- Born: 2 November 1935 Carlisle, England
- Died: 3 May 2003 (aged 67) London, England
- Known for: Lent her name to Lucy Pevensie in Narnia series
- Relatives: C. S. Lewis (godfather)

= Lucy Barfield =

Godchild of C.S. Lewis (1935–2003)

Lucy Barfield (2 November 1935 – 3 May 2003) was the godchild of C. S. Lewis. The Lion, the Witch and the Wardrobe is dedicated to Lucy, who also lent her name to the book's heroine, Lucy Pevensie.

==Lewis's letter==
Lewis's letter and the dedication to The Lion, the Witch and the Wardrobe reads:

My Dear Lucy,

I wrote this story for you, but when I began it I had not realized that girls grow quicker than books. As a result, you are already too old for fairy tales, and by the time it is printed and bound you will be older still. But some day you will be old enough to start reading fairy tales again. You can then take it down from some upper shelf, dust it, and tell me what you think of it. I shall probably be too deaf to hear, and too old to understand a word you say but I shall still be,

your affectionate Godfather,

C. S. Lewis.

==Life==
In 1923 Owen Barfield, who had been friends with Lewis since 1919, married musician and choreographer Maud Douie (1888–1980). They had three children: Alexander, born in 1928, his adopted sister Lucy, born on 2 November 1935 and Geoffrey, born in 1940, who was a foster child. In May 1949, Lewis sent Lucy the completed manuscript of The Lion, the Witch and the Wardrobe with a letter in which he wrote that the book was originally written for her. On 16 October 1950, when the book was officially published in London, this letter was printed as its dedication. In September 1952, Lewis dedicated his The Voyage of the Dawn Treader to Lucy's brother Geoffrey.

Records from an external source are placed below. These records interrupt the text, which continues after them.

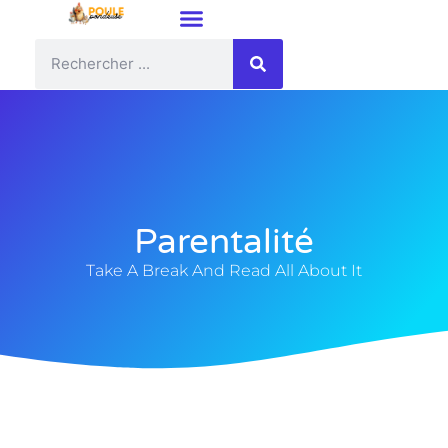
Parentalité
Take A Break And Read All About It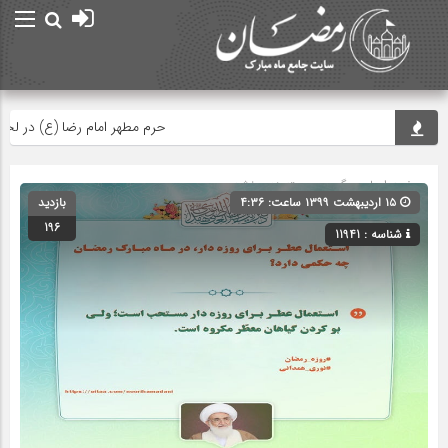
حرم مطهر امام رضا (ع) در لحظه تحو
صفحه اصلی
» گروه » دسته‌بندی نشده
۱۵ اردیبهشت ۱۳۹۹ ساعت: ۴:۳۶
بازدید
196
شناسه : 11941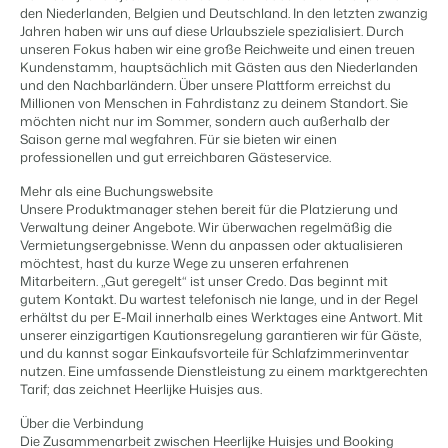
Content Management
den Niederlanden, Belgien und Deutschland. In den letzten zwanzig
Für Campingplätze
Integriere mit jedem CMS
Jahren haben wir uns auf diese Urlaubsziele spezialisiert. Durch
Events
Hotels
Business Intelligence
Wechseln
unseren Fokus haben wir eine große Reichweite und einen treuen
Facility Management
Lerne uns auf verschiedenen Veranstaltungen kennen.
Hotelzimmer, Appartements, B&Bs und Pensionen.
Triff Entscheidungen, die sich auf Zahlen und Fakten beruhen.
Kundenstamm, hauptsächlich mit Gästen aus den Niederlanden
Anmelden
Optimiere deine Betriebsabläufe
und den Nachbarländern. Über unsere Plattform erreichst du
Revenue Management
Kundenstories
Millionen von Menschen in Fahrdistanz zu deinem Standort. Sie
Vermietungsagenturen
Eigentümerverwaltung
Optimalisiere dein Pricing
möchten nicht nur im Sommer, sondern auch außerhalb der
Das sagen unsere Nutzer.
Exklusive Vermietung und Reseller.
Zeige dich gegenüber Fewo- Eigentümern transparent.
Saison gerne mal wegfahren. Für sie bieten wir einen
Compliance Management
professionellen und gut erreichbaren Gästeservice.
DE
Gesetzeskonforme Unternehmensführung
Projektentwicklung
Wechseln
Kontakt
Buchhaltung
Mehr als eine Buchungswebsite
Immobilien und Neubauprojekte.
Bist du bereit für den nächsten Schritt?
Unsere Produktmanager stehen bereit für die Platzierung und
Führe deine Kassenbücher ordnungsgemäß
Verwaltung deiner Angebote. Wir überwachen regelmäßig die
Customer Success
POS-Systeme
Ferienparkgruppen und -ketten
Vermietungsergebnisse. Wenn du anpassen oder aktualisieren
Website Integration
Erhalte Antworten auf deine Fragen.
Verbinde Kassensystem und PMS
möchtest, hast du kurze Wege zu unseren erfahrenen
Ketten und eigenständige Marken
Du hast bereits eine Website? Binde sie ein!
Mitarbeitern. „Gut geregelt“ ist unser Credo. Das beginnt mit
Kommunikation
gutem Kontakt. Du wartest telefonisch nie lange, und in der Regel
Wechseln
Strukturiere deine Gästekommunikatiom
erhältst du per E-Mail innerhalb eines Werktages eine Antwort. Mit
Bist du bereit für den nächsten Schritt?
BEX CMS
Energiesysteme
unserer einzigartigen Kautionsregelung garantieren wir für Gäste,
Behalte deinen Energieverbrauch im Blick
und du kannst sogar Einkaufsvorteile für Schlafzimmerinventar
Partnerprogramme
nutzen. Eine umfassende Dienstleistung zu einem marktgerechten
Website für Vermietungen
Tarif; das zeichnet Heerlijke Huisjes aus.
Lass uns gemeinsam die Branche transformieren.
Lass deine Marke mit unserem Webbaukasten aufblühen.
Über die Verbindung
Die passende App nicht dabei?
Software Entwickler
Die Zusammenarbeit zwischen Heerlijke Huisjes und Booking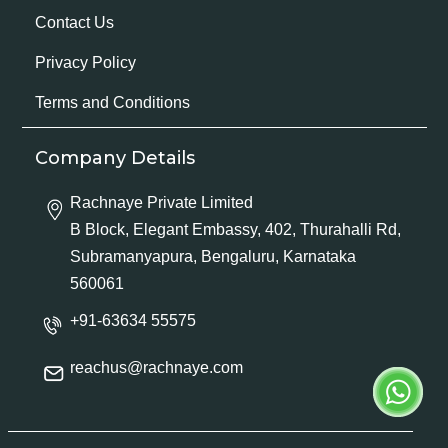
Contact Us
Privacy Policy
Terms and Conditions
Company Details
Rachnaye Private Limited
B Block, Elegant Embassy, 402, Thurahalli Rd,
Subramanyapura, Bengaluru, Karnataka
560061
+91-63634 55575
reachus@rachnaye.com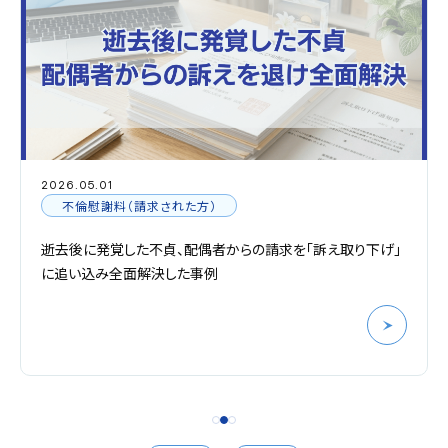
2026.05.01
不倫慰謝料（請求された方）
逝去後に発覚した不貞、配偶者からの請求を「訴え取り下げ」
に追い込み全面解決した事例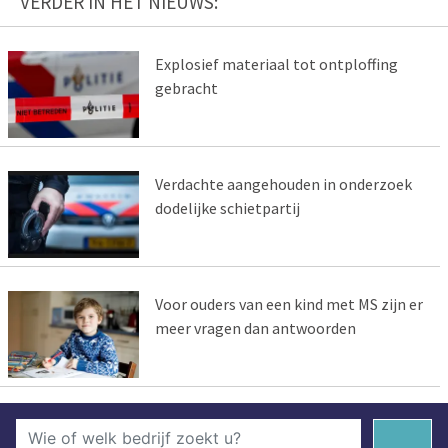
VERDER IN HET NIEUWS:
Explosief materiaal tot ontploffing
gebracht
Verdachte aangehouden in onderzoek
dodelijke schietpartij
Voor ouders van een kind met MS zijn er
meer vragen dan antwoorden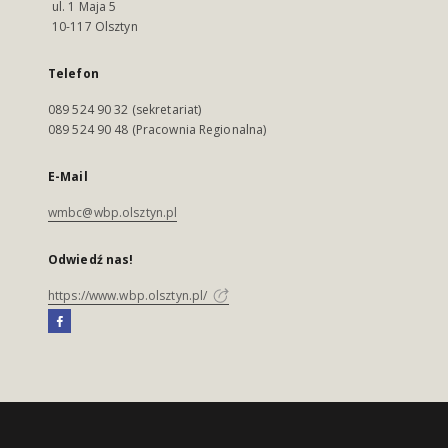
ul. 1 Maja 5
10-117 Olsztyn
Telefon
089 524 90 32 (sekretariat)
089 524 90 48 (Pracownia Regionalna)
E-Mail
wmbc@wbp.olsztyn.pl
Odwiedź nas!
https://www.wbp.olsztyn.pl/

Lucy was born in Carlisle, Cumberland and adopted by the Barfields at the age of two. She was a lively, friendly and happy child. From an early age she trained to be a ballet dancer. She showed musical taste and ability. In about 1958 she became a qualified dance and music teacher and in 1960 her sinfonietta in three movements was publicly performed at Malvern College. She taught piano and dance at a Kentish school for girls, then at a specially-built chalet in the garden of her family home, Westfield, in Hartley, Kent.

She was interested in her father's work and accompanied him in 1965–66 during his second visiting professorship in America at Brandeis University. Lucy Barfield, then 30 years old, was a piano teacher of twelve students at the local music school in Cambridge, Massachusetts. In June. at the end of the school year Lucy's mother, Maud, joined them and, as part of their holiday, the three went together to visit Owen Barfield's friend Professor Craig Miller in Vancouver. Upon their return to England, Lucy was diagnosed with multiple sclerosis.

She had already been feeling some MS symptoms since 1963, the year C. S. Lewis died. At first, she continued dancing and teaching. Later, she could not leave her home and finally not even her bed. In 1968 Lucy was hospitalised and in 1977 she was hospitalised for the second time. She was able to leave the hospital in June 1978, when she married Bevan Rake (1921–1990). In 1990, after Bevan died, Lucy returned to the hospital permanently.

==Failing health==

For the last five years of her life she was unable to move, speak or feed herself. Walter Hooper writes in his obituary and also Paul Ford notes it in his Companion to Narnia: "As every creature comfort was taken from her, Lucy's faith in God grew and blessed not only her, but also those who knew her. Owen Barfield, touched by her humility, said many times, 'I could go down on my knees before my daughter."

==Death==

Her mother died in 1980, and her father in 1997. Her brother Alexander visited her often. She liked to listen to Geoffrey reading her The Chronicles of Narnia. Lucy Barfield died at the Royal Hospital for Neuro-disability in south west London on 3 May 2003, having lived with multiple sclerosis for almost 40 years.